The amount paid or payable by an indemnified party as a result of the losses,
claims, damages and liabilities referred to in subsection (f) of this Section 9
shall be deemed to include, subject to the limitations set forth above, any
legal or other expenses reasonably incurred by such indemnified party in
connection with investigating or defending any such action or claim.
Notwithstanding the provisions of this Section 9, no Underwriter shall be
required to contribute any amount in excess of the amount by which the total
price at which the Shares underwritten by it and distributed to the public were
offered to the public exceeds the amount of any damages that such Underwriter
has otherwise been required to pay by reason of such untrue or alleged untrue
statement or omission or alleged omission. No person guilty of fraudulent
misrepresentation (within the meaning of Section 11(f) of the Securities Act)
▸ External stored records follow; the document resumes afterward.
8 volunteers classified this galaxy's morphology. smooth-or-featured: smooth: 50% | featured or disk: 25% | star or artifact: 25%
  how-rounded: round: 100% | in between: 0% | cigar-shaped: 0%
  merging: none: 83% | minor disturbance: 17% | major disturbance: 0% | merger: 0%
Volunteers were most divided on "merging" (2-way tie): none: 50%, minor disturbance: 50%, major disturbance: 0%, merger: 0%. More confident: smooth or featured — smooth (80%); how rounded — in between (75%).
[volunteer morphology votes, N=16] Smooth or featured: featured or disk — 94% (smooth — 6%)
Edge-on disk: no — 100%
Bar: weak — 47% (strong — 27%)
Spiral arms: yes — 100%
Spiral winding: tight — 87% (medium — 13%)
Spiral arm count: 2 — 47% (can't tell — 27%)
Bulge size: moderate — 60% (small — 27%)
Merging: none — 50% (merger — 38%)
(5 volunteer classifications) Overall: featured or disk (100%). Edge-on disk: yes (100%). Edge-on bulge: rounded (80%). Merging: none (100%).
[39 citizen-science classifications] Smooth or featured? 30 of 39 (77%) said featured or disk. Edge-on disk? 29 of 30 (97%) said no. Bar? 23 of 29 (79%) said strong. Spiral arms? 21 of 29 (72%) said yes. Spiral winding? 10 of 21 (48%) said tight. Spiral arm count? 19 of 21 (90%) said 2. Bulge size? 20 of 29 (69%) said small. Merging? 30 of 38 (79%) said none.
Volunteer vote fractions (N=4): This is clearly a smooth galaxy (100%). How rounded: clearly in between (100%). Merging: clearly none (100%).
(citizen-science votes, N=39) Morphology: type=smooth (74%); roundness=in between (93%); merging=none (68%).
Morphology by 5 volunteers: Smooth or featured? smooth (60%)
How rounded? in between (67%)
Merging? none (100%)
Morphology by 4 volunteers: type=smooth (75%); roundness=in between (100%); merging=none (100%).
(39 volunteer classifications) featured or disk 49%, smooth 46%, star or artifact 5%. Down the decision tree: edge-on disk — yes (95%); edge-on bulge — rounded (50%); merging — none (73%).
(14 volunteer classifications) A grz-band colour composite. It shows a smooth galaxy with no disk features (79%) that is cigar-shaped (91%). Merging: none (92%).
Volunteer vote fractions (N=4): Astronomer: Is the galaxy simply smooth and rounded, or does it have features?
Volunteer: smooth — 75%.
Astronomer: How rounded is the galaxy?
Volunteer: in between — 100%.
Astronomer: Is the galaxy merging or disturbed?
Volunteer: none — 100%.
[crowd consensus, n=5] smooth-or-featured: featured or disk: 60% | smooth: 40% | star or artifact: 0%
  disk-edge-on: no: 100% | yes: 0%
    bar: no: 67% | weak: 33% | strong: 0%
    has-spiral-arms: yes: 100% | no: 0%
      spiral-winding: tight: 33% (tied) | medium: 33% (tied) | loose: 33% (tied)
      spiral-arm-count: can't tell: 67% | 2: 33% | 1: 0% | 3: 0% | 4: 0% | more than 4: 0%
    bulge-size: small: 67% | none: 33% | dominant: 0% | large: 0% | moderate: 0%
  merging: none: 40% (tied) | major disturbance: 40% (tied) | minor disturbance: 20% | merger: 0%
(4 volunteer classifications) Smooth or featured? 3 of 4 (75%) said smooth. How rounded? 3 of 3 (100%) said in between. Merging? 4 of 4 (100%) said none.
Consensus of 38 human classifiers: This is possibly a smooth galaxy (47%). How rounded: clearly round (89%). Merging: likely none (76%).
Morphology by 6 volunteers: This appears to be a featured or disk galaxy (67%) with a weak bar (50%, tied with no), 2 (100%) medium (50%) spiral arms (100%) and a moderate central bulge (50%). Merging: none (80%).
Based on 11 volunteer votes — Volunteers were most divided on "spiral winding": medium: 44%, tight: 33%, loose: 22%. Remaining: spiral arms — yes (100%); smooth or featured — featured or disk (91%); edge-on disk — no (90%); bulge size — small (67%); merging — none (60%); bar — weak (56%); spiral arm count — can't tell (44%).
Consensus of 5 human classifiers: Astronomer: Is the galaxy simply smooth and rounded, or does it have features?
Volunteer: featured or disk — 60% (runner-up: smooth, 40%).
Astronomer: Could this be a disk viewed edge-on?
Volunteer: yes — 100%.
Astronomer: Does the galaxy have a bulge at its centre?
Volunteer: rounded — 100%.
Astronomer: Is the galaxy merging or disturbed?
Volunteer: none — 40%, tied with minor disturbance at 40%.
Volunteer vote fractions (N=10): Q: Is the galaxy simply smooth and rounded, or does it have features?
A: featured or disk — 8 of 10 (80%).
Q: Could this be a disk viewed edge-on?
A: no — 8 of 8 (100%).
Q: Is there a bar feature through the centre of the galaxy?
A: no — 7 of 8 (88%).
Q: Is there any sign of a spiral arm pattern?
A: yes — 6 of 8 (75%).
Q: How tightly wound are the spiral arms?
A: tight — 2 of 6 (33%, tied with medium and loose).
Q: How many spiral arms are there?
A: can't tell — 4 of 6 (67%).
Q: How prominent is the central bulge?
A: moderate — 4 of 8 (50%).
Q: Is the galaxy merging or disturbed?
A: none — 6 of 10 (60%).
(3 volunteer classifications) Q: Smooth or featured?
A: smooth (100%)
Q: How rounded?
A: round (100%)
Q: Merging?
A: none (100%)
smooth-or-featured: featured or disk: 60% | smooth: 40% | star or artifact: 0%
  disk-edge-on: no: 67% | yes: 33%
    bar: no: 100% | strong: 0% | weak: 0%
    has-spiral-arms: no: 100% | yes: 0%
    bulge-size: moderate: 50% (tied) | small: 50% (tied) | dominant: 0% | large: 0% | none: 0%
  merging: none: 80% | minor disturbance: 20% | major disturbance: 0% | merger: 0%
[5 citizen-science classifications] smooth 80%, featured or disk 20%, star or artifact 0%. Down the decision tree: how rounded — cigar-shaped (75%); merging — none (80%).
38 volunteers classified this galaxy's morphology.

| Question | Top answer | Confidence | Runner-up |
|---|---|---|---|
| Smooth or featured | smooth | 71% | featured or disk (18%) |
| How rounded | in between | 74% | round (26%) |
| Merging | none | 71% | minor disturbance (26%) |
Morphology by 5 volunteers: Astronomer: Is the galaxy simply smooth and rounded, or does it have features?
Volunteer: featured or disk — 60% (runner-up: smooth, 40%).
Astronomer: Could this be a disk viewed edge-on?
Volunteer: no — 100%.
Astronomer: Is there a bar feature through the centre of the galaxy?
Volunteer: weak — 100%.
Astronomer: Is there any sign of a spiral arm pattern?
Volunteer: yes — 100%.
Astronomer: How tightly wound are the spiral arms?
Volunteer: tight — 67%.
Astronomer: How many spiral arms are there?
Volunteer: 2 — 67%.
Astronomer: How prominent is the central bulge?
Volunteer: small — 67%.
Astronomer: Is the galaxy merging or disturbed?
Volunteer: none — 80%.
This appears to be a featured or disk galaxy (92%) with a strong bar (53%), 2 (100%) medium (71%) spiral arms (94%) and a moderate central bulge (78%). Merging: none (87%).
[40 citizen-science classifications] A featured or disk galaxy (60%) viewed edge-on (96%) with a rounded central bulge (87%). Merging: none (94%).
shall be entitled to contribution from any person who was not guilty of such
fraudulent misrepresentation. The remedies provided for in this Section 9 are
not exclusive and shall not limit any rights or remedies which may otherwise be
available to any indemnified party at law or in equity.
22
21
(h) The indemnity and contribution provisions contained in
this Section 9 and the representations and warranties and other statements of
the Company and the Selling Shareholders contained in this Agreement shall
remain operative and in full force and effect regardless of (i) any termination
of this Agreement, (ii) any investigation made by or on behalf of any
Underwriter or any person controlling any Underwriter, any Selling Shareholder
or any person controlling any Selling Shareholder, or the Company, its officers
or directors or any person controlling the Company and (iii) acceptance of and
payment for any of the Shares.
10. Termination. This Agreement shall be subject to
termination by notice given by you to the Company, if (a) after the execution
and delivery of this Agreement and prior to the Closing Date (i) trading
generally shall have been suspended or materially limited on or by, as the case
may be, any of the New York Stock Exchange, the American Stock Exchange, the
NASD, the Chicago Board of Options Exchange, the Chicago Mercantile Exchange or
the Chicago Board of Trade, (ii) trading of any securities of the Company shall
have been suspended on any exchange or in any over-the-counter market, (iii) a
general moratorium on commercial banking activities in New York shall have been
declared by either federal or New York State authorities or (iv) there shall
have occurred any outbreak or escalation of hostilities or any change in
financial markets or any calamity or crisis that, in your judgment, is material
and adverse and (b) in the case of any of the events specified in clauses (a)(i)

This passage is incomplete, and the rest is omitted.